Study text:
_____

# An idea I'm kicking around...



## Tango (Feb 9, 2011)

I had a bit of a story circling around in tha back of my mind lately. It's about this guy/gal who is a treasure hunter that looks for galleons that sank and such. Now, the story doesn't focus on that, but how he/she got to be a treasure hunter. 

The story is mostly the adventures of the main character and friends as they scavange for 'treasure'' to get by on, since they will be a gang of cubs living in the streets and docks of a coastal city. The story will include various details about the 'code of the scavenger/treasure hunter', adventures that the group goes on (suchs as recovering lead from a sunken ferry boat while avoiding the Harbor Patrol), and such. The story is about anthros with no humans. 

As most know, I'm new here but I'd like to contribute to the FA community and entertain some of you with stories. I might put out a chapter a week or so.

Any feedback would be nice.


----------



## Aden (Feb 9, 2011)

Just so long as it doesn't turn into porn.


----------



## Tango (Feb 9, 2011)

Aden said:


> Just so long as it doesn't turn into porn.


 
No and/or eww!


----------



## Monster. (Feb 9, 2011)

Tango_D said:


> No and/or eww!


Perfect! Go with the story; as long as you don't break forum rules, I'd be happy to take a read.


----------



## Dexter Fox (Feb 9, 2011)

Seems like an idea with real potential. It'll be interesting to see how the character goes through this journey.


----------

_____

Data records:
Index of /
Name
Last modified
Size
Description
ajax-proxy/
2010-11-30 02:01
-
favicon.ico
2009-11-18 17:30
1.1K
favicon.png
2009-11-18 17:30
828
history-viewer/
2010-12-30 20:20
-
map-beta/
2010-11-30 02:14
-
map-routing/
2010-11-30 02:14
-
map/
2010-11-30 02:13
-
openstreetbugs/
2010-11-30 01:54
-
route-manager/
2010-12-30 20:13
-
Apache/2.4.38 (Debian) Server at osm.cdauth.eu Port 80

_____

Your tasks:
a) Which usernames appear as post headers in the story-idea thread? List each one once.
b) Extract the story-idea thread's wording verbatim, starting at "As most know, I'm" and ending at "would be nice.".
Base your answers on the story-idea thread alone.

Exercise answers:
a) Tango, Aden, Monster., Dexter Fox

b)
As most know, I'm new here but I'd like to contribute to the FA community and entertain some of you with stories. I might put out a chapter a week or so.

Any feedback would be nice.